As our entry Barbarians at the Partnership Gate? on January 10 predicted, the great partner smack down is getting under way, and the first out of the box is Howrey’s announcement last month that it was dismissing up to 10% of its partners. Mayer Brown’s recent firing of 28 lawyers included counsel, another tier of long-term lawyers, in addition to associates.
Howrey’s Managing Partner Robert Ruyak was a panelist at the Georgetown Center for the Study of the Legal Profession’s conference entitled "Law Firm Evolution: Brave New World or Business as Usual?" last month. He and other managing partners there acknowledged that, in addition to pruning partner ranks, lower compensation expectations are likely part of the longer-term fallout of the recent downturn. Those lower levels will put partner compensation, Ruyak pointed out, closer in line with the historical pace of increases that existed before the irrational exuberance that we all enjoyed over the last decade.

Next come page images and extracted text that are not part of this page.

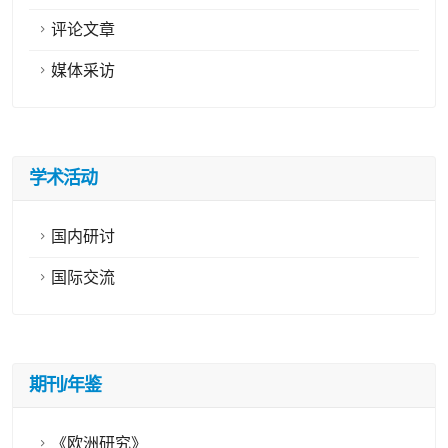
评论文章
媒体采访
学术活动
国内研讨
国际交流
期刊/年鉴
《欧洲研究》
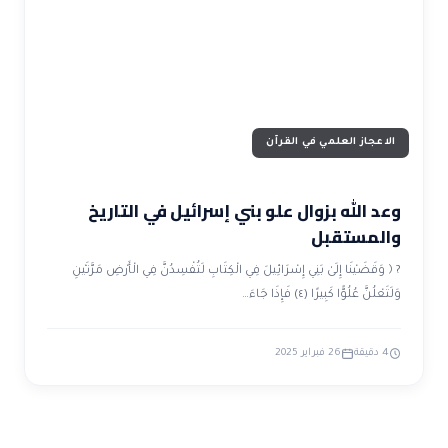
ضوابط و تأصيل الاعجاز
حول الاعجاز
الاعجاز التشريعي في القرآن
تواصل معنا
قصص للعبرة
حول السنة
مسلمين جدد
حول القراّن
مقالات اسلامية
الاعجاز العلمي في القرآن
وعد الله بزوال علو بني إسرائيل في التاريخ
والمستقبل
? ﴿ وَقَضَيْنَا إِلَىٰ بَنِي إِسْرَائِيلَ فِي الْكِتَابِ لَتُفْسِدُنَّ فِي الْأَرْضِ مَرَّتَيْنِ
وَلَتَعْلُنَّ عُلُوًّا كَبِيرًا (٤) فَإِذَا جَاءَ…
4 دقيقة
26 فبراير 2025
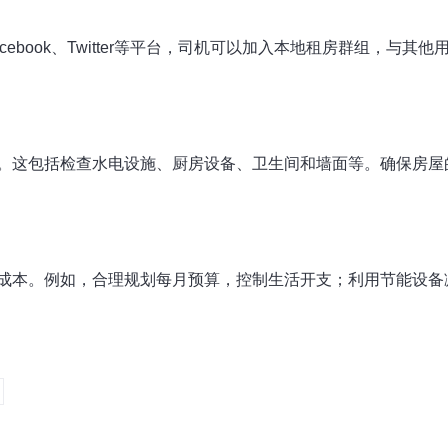
ebook、Twitter等平台，司机可以加入本地租房群组，与
。这包括检查水电设施、厨房设备、卫生间和墙面等。确保房屋
成本。例如，合理规划每月预算，控制生活开支；利用节能设备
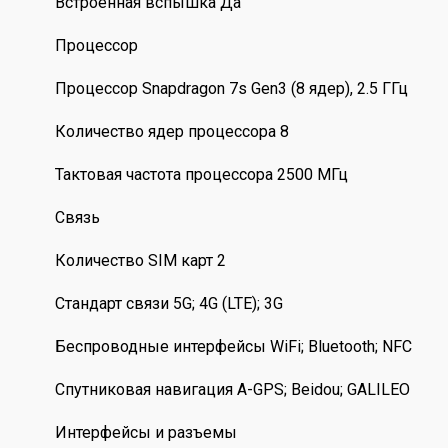
Встроенная вспышка Да
Процессор
Процессор Snapdragon 7s Gen3 (8 ядер), 2.5 ГГц
Количество ядер процессора 8
Тактовая частота процессора 2500 МГц
Связь
Количество SIM карт 2
Стандарт связи 5G; 4G (LTE); 3G
Беспроводные интерфейсы WiFi; Bluetooth; NFC
Спутниковая навигация A-GPS; Beidou; GALILEO
Интерфейсы и разъемы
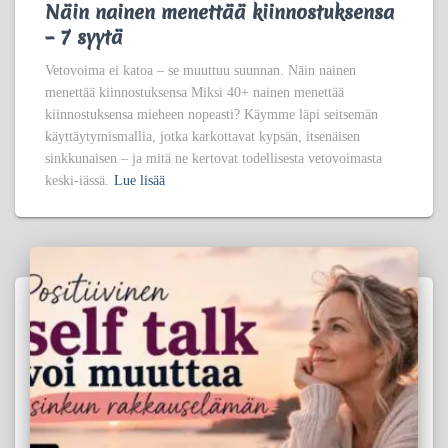
Näin nainen menettää kiinnostuksensa
– 7 syytä
Vetovoima ei katoa – se muuttuu suunnan. Näin nainen
menettää kiinnostuksensa Miksi 40+ nainen menettää
kiinnostuksensa mieheen nopeasti? Käymme läpi seitsemän
käyttäytymismallia, jotka karkottavat kypsän, itsenäisen
sinkkunaisen – ja mitä ne kertovat todellisesta vetovoimasta
keski-iässä.
Lue lisää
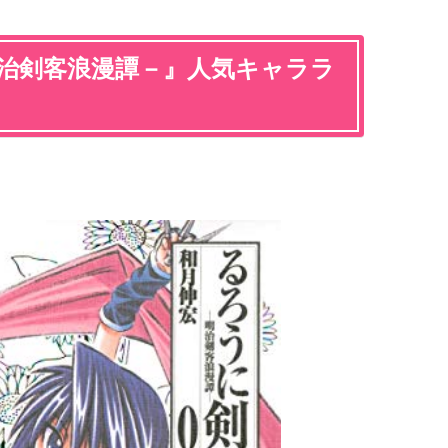
明治剣客浪漫譚－』人気キャララ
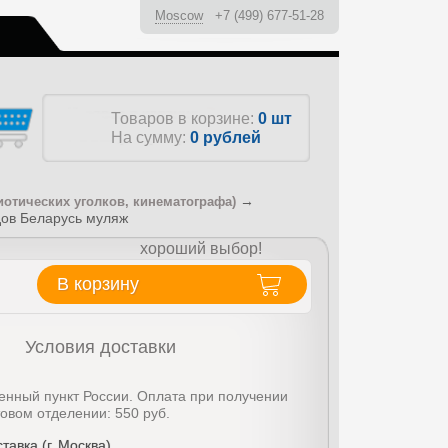
Moscow
+7 (499) 677-51-28
ы
Товаров в корзине:
0 шт
На сумму:
0
рублей
→
иотических уголков, кинематографа)
дов Беларусь муляж
хороший выбор!
В корзину
Условия доставки
енный пункт России. Оплата при получении
товом отделении: 550 руб.
тавка (г. Москва)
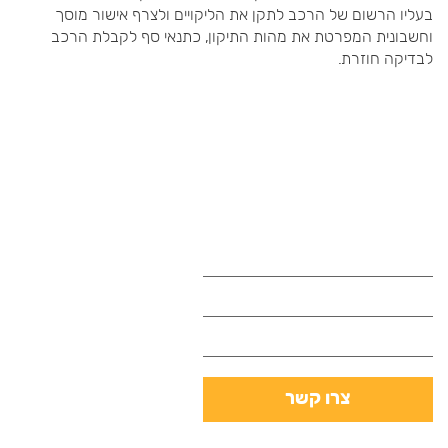
בעליו הרשום של הרכב לתקן את הליקויים ולצרף אישור מוסך
וחשבונית המפרטת את מהות התיקון, כתנאי סף לקבלת הרכב
לבדיקה חוזרת.
במה נוכל לעזור לך היום?
אנא השאר פרטים ונחזור אליך בהקדם
צרו קשר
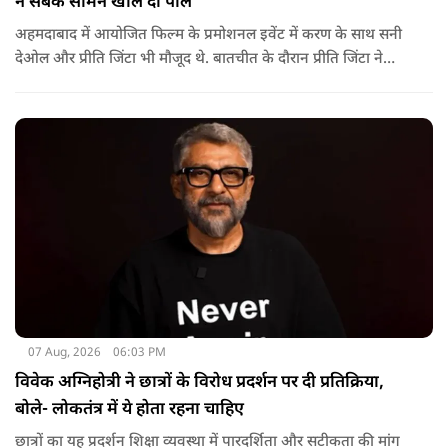
ने सबके सामने खोल दी पोल
अहमदाबाद में आयोजित फिल्म के प्रमोशनल इवेंट में करण के साथ सनी
देओल और प्रीति जिंटा भी मौजूद थे. बातचीत के दौरान प्रीति जिंटा ने
मजाकिया अंदाज में करण देओल से पूछा कि क्या कभी घर में उनके पिता
सनी देओल ने उनकी पिटाई की है? प्रीति के इस सवाल पर करण ने तुरंत
जवाब दिया.
07 Aug, 2026
06:03 PM
विवेक अग्निहोत्री ने छात्रों के विरोध प्रदर्शन पर दी प्रतिक्रिया,
बोले- लोकतंत्र में ये होता रहना चाहिए
छात्रों का यह प्रदर्शन शिक्षा व्यवस्था में पारदर्शिता और सटीकता की मांग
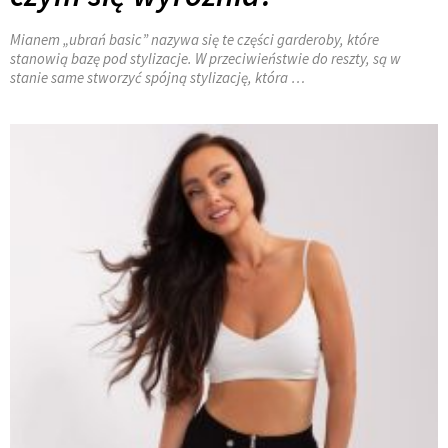
Mianem „ubrań basic” nazywa się te części garderoby, które
stanowią bazę pod stylizacje. W przeciwieństwie do reszty, są w
stanie same stworzyć spójną stylizację, która …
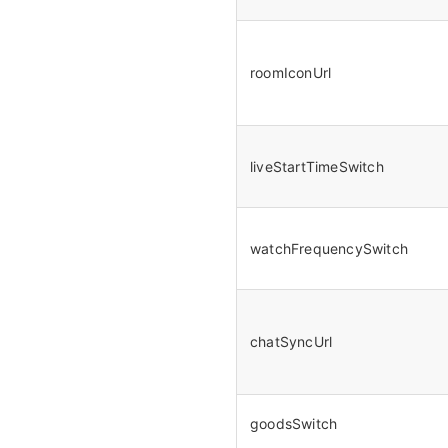
roomIconUrl
liveStartTimeSwitch
watchFrequencySwitch
chatSyncUrl
goodsSwitch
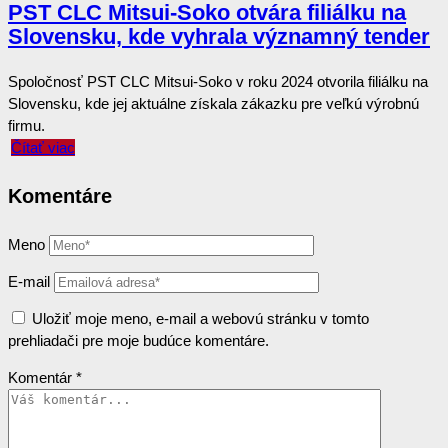
PST CLC Mitsui-Soko otvára filiálku na
Slovensku, kde vyhrala významný tender
Spoločnosť PST CLC Mitsui-Soko v roku 2024 otvorila filiálku na
Slovensku, kde jej aktuálne získala zákazku pre veľkú výrobnú
firmu.
Čítať viac
Komentáre
Meno
E-mail
Uložiť moje meno, e-mail a webovú stránku v tomto
prehliadači pre moje budúce komentáre.
Komentár
*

Managing your partners’ expectations regarding compensation over the next few years will be a monumental task. Partners are going to be expecting, impatiently, for compensation to rise and will look to push out older partners, drastically reduce expenses, and advocate for anything else, short of scorching the very earth they occupy, that will help drive up compensation. Firms must be well-equipped to deal with the conflict, attrition and problematic morale that compensation issues will generate.
Now is the time to start that process of managing expectations. The first step is to reassure partners that the firm has a strategy for stability and and even growth over the next years ahead. Are you prepared for the first step?